AT KANSAS CITY, MO, MAY 1, 1903
There is a certain tendency among many excellent people to believe that everything can be accomplished by law, that where there is a bad law it is due to the state and society, and that there is an immediate need for radical changes.
The millennium is a good way off yet. Mankind lived some thousands of years ago. We have made steady progress, but is has been because while we kept our eye on the stars we kept our feet on the ground. It has been by working up to lofty ideals in practical ways that law can do something, at times a good deal. The honest and fearless administration of the law can do much good, but a bad administration can bring all our efforts to nothing. Often much can be done by organization among ourselves, but when all has been said and done, when the best laws have been enacted and well administered and we have done all we can do to help one another, it still remains fundamentally true, and has been so since the beginning of the world, that in the long run the chief factor in any man’s success must be the sum of that man’s qualities and characteristics.

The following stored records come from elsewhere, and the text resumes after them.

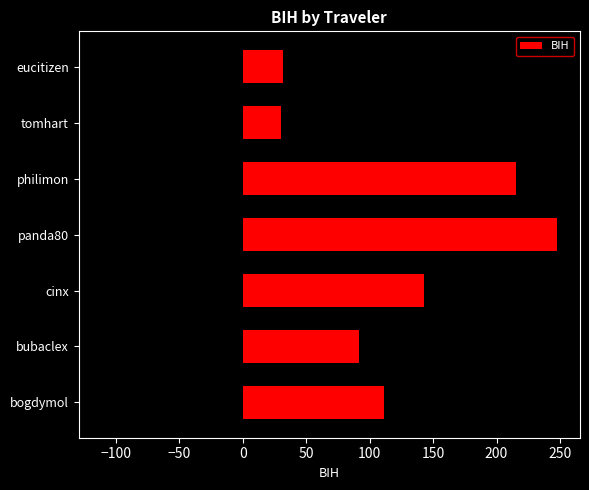

What is the value of the 5th bar from the left?

215.4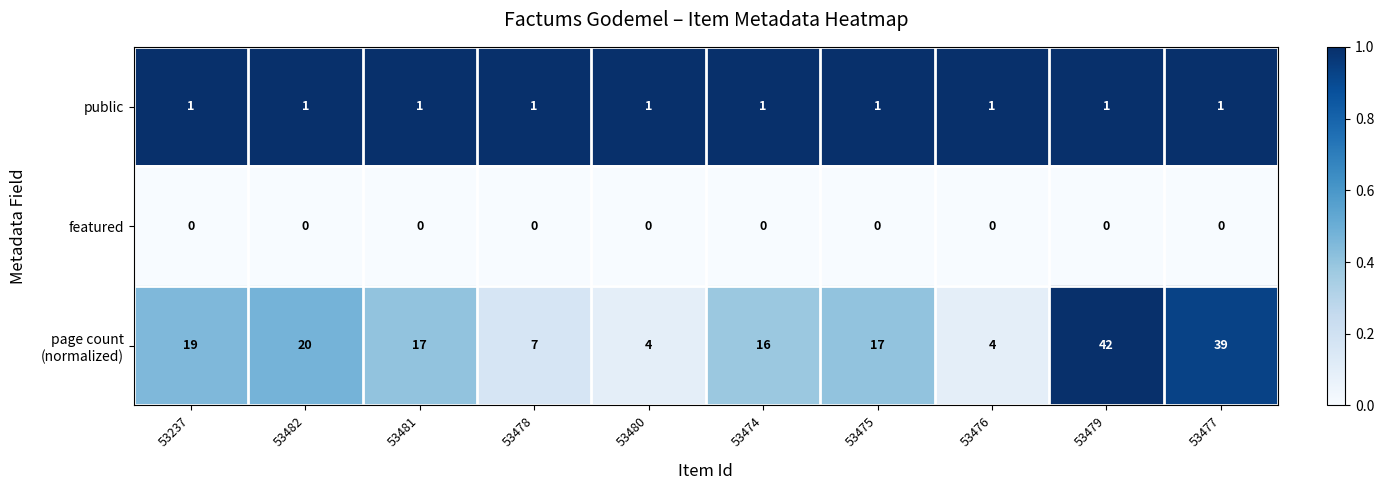

What is the maximum value shown in the chart?

42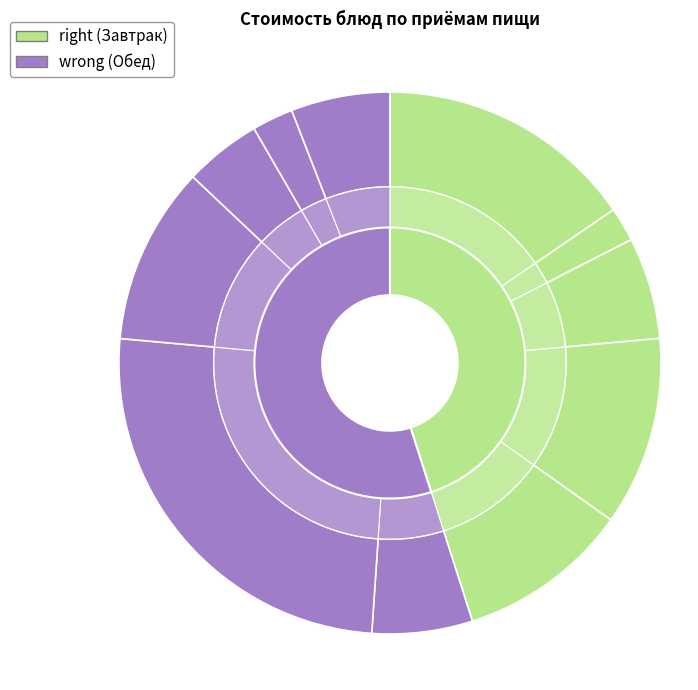

To the nearest percent, what percentage of the pie is Картофель отварной?

11%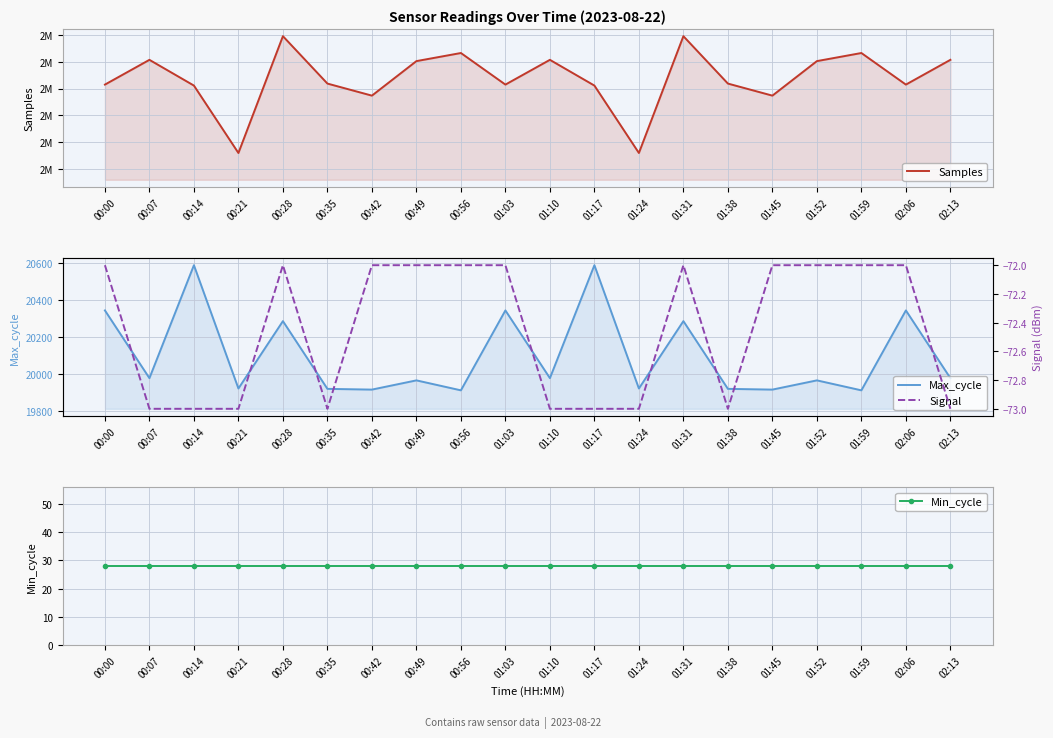

How many values in the Samples series are below 2085928?

9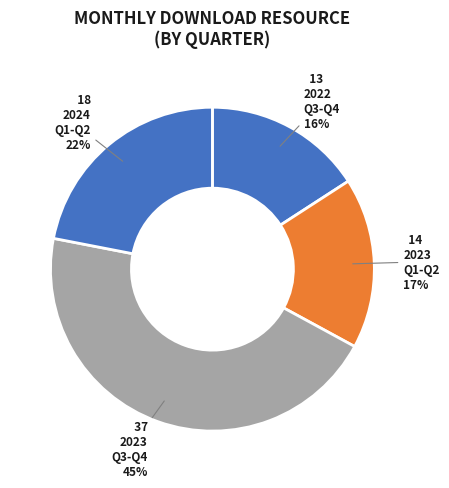

Count the number of slices in the pie.

4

No law will ever make a coward brave, a fool wise or a weakling strong. All the law can do is to shape things that no injustice shall be done by one to another and so that each man shall be given the chance to show the stuff that is in him.
There is no device to make good government. There are plenty of countries like ours, governed under the same laws, and the net outcome is absolutely different, because back of the laws lies a different set of men, who determine the success or failure of any republic, and there is no patent device for getting good citizenship. We need strong bodies; we need more than that; we need strong minds, and, more than that, we need character into which many elements enter, the principal ones being honesty in its widest and deepest sense, decency and morality. These make a man a good father, a good husband, a good employer, a good man in his relations to the state, and something more.
But it matters nothing how good a man be if he is afraid; you can’t do a thing with him. The man who sits at home in the parlor and bemoans his fate will never succeed. We need more of daring, strength and will. When we say “He is not only a good man, but a man,” we say a good deal, but we must also be able to say “He is a real sensible man,” for in every man we need the saving grace of common sense.
If we fail in developing the qualities in our average citizenship we shall fail as a nation. And oh, my fellows, my countrymen, we are going to succeed. As a nation we are going to make this the greatest the sun has ever shone upon, because we are going to develop a sense of honesty and character to a degree hitherto unknown among the nations of the earth.